You’d think this subtle warning would have caught the government’s attention. But it didn’t. The city kept claiming everything was fine, while the chlorine stripped the lead from the antique pipes and the dirty river water conveyed it to the brains of the children of Flint.

Now, when the skyrocketing costs are being tallied, in addition to the human toll, there is the need to repair infrastructure. The water was so bad it damaged the pipes.

One other detail stands out: Flint made the change as a cost-cutting move. How much money was Flint supposed to save? One million dollars. Maybe two.

One million dollars. Hard not to put a little Austin Powers emphasis on the word, to underscore its paltriness. Compare that to the $28 million that Michigan Gov. Rick Snyder, trying to wriggle out from the crisis, pledged last week to address the crisis to pay for water filters, bottled water and blood tests. Replacing Flint’s water infrastructure might cost $1 billion.

That is the lesson we in Illinois need to remember. Saving money is only good when it saves money. When I wrote about our own cost-cutting governor last week, some readers wrote in and said, “Heck, we’re broke.” Which is true. But falling behind on the mortgage doesn’t mean you start selling the roof for firewood.

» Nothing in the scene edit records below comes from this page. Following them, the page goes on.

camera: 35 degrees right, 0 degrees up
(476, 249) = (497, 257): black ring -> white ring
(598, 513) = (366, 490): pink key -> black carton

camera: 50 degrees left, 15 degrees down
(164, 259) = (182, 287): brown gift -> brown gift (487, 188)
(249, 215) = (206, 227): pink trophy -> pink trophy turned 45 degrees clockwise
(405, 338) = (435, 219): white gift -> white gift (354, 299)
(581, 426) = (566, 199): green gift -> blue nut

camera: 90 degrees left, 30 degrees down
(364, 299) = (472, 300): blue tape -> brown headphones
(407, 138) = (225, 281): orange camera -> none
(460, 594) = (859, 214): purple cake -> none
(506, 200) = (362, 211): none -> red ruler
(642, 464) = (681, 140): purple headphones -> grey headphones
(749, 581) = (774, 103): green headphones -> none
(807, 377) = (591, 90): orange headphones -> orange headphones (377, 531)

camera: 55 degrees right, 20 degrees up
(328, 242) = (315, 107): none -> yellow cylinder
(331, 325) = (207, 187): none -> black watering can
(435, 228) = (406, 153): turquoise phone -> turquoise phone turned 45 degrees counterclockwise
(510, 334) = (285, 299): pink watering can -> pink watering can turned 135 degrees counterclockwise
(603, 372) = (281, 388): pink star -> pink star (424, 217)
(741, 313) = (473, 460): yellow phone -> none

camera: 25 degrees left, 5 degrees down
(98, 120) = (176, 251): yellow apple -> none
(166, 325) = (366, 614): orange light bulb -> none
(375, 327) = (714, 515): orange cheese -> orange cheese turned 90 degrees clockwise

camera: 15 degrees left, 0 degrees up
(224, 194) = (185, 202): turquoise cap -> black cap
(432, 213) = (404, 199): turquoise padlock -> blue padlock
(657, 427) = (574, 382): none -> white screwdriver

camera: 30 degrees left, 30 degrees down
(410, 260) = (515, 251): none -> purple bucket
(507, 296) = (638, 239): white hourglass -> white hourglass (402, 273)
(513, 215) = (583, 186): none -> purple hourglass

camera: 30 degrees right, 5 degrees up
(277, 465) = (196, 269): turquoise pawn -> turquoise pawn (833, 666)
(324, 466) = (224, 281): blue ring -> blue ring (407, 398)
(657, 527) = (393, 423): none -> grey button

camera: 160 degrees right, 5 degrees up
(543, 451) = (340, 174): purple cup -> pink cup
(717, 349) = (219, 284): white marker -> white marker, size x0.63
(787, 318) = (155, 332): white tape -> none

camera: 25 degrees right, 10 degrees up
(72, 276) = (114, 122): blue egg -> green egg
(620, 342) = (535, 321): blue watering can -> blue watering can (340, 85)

Some short-term penny-shaving steps end up costing dollars in the long term. Every penny that Illinois cuts from preschool programs today adds a dime, if not a dollar, to the cost of the legal system tomorrow. Every dollar taken from preventive health care adds five to unpaid emergency room visits. We’re certainly a state with problems, but we need to solve them, not make them worse.

Michigan’s Gov. Snyder — a cost-cutting Republican, just like our own — trying to seem transparent, dumped 274 pages of government emails last week. They make for grim reading, as agencies bumble and finger point. Toward the end, the Flint Water Advisory Task Force blames the Michigan Department of Environmental Quality for turning a blind eye to the problem, and a deaf ear to the cries of the parents of Flint, noting “their persistent tone of scorn and derision” in response to growing evidence that children were being poisoned.

Hmm, let’s review: false economy that creates real suffering, penny-pinching that ends up costing far more than the money supposedly saved, the hard reality batted away with official indifference and contempt. We don’t have to go to Michigan to find that.